The way it works at a high level is that you initialize a new column in Vertices. It can't be id, but it uses ID as a starting point (usually). Then, you send that new vertex column to a Destination, which sends back a message to Source, as well (if you specify sendMsgToSrc
in your code.) The message that you actually send is the aggergation of what you specify in sendMsgToDst
, and the intial value is the second argument to withVertexColumn
. The third argument for withVertexColumn
is what the final aggregation point is.
Untangling the Pregel GraphFrames API
This seems easy enough on the surface. but once you want to implement something new on your own, it's hard to understand how Pregel can help you pass in the correct parameters, extract, and retain the looping variables.
For example, an oft-cited example is PageRank implemented in Pregel:
v = g.outDegrees
g = GraphFrame(v,e)
ranks = g.pregel \
.setMaxIter(5) \
.sendMsgToDst(Pregel.src("rank") / Pregel.src("outDegree")) \
.aggMsgs(sum(Pregel.msg())) \
.withVertexColumn("rank", lit(1.0), \
coalesce(Pregel.msg(), lit(0.0)) * lit(0.85) + lit(0.15)) \
.run()
ranks.show()
This works on the same principle, except instead of lists of strings, it aggregates actual numbers (which have to be passed as literals), and sends those as messages.
What was most unclear was how to send a message containing different types, both strings and ints, and how to increment the integer value to indicate the positive i that is the minimum connection for that given path, since that iterative variable is not available to us anywhere explicitly in the pregel.graph item, and not something we can readily pull out.
After many passes in the Pyspark REPL with a toy dataset, here's the lastest variation I ended up with:
graph.pregel.setMaxIter(degree)
.withVertexColumn("user_count", array(graph.vertices.id), Pregel.msg())
.sendMsgToDst(size(Pregel.src("user_count")))
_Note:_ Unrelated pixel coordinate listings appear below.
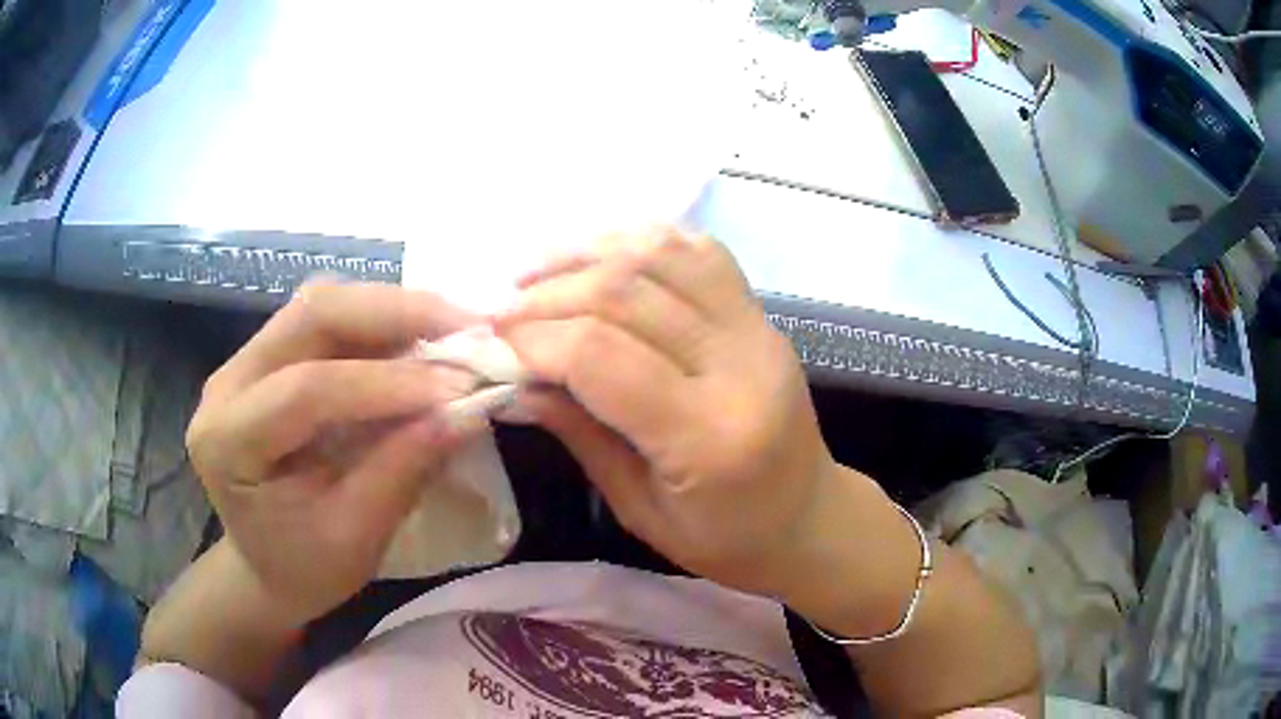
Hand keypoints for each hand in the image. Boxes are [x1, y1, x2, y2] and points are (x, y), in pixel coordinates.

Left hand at [186, 283, 481, 622]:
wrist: (264, 567)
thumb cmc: (305, 569)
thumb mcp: (355, 537)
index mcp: (228, 443)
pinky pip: (326, 320)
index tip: (460, 388)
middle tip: (466, 326)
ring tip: (451, 328)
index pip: (304, 389)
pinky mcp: (267, 357)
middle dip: (394, 313)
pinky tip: (418, 337)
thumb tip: (468, 411)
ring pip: (321, 304)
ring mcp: (244, 362)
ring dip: (390, 309)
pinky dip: (379, 322)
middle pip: (310, 316)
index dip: (384, 383)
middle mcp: (226, 385)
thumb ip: (403, 469)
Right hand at [495, 228, 835, 595]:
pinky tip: (600, 257)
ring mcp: (758, 329)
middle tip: (502, 312)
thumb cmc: (726, 539)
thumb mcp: (639, 509)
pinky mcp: (762, 315)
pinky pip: (699, 252)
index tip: (492, 341)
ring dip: (588, 254)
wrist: (810, 518)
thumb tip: (515, 380)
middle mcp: (739, 365)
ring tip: (536, 275)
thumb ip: (579, 434)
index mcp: (708, 436)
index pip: (602, 357)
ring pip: (662, 255)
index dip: (536, 339)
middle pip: (627, 293)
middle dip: (549, 295)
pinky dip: (641, 242)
.sendMsgToSrc(size(Pregel.dst("user_count")))
.aggMsgs(collect_list(Pregel.msg()))
.run()
which creates a new column, user_count, and aggregates a list of values based on the initial size of the user_count column, which is initialized to zero for all values, and accumulates based on how many users are added to the list. This doesn't include the actual names of the connections, which is a requirement for part 2, and does not join users and users_count in any way, yet - if we did want to join them, I'd have to resolve how to include two different datatypes, possibly as a set or dictionary, to pass into aggMsgs
, and how to send those two elements sepratately to Dst and Src.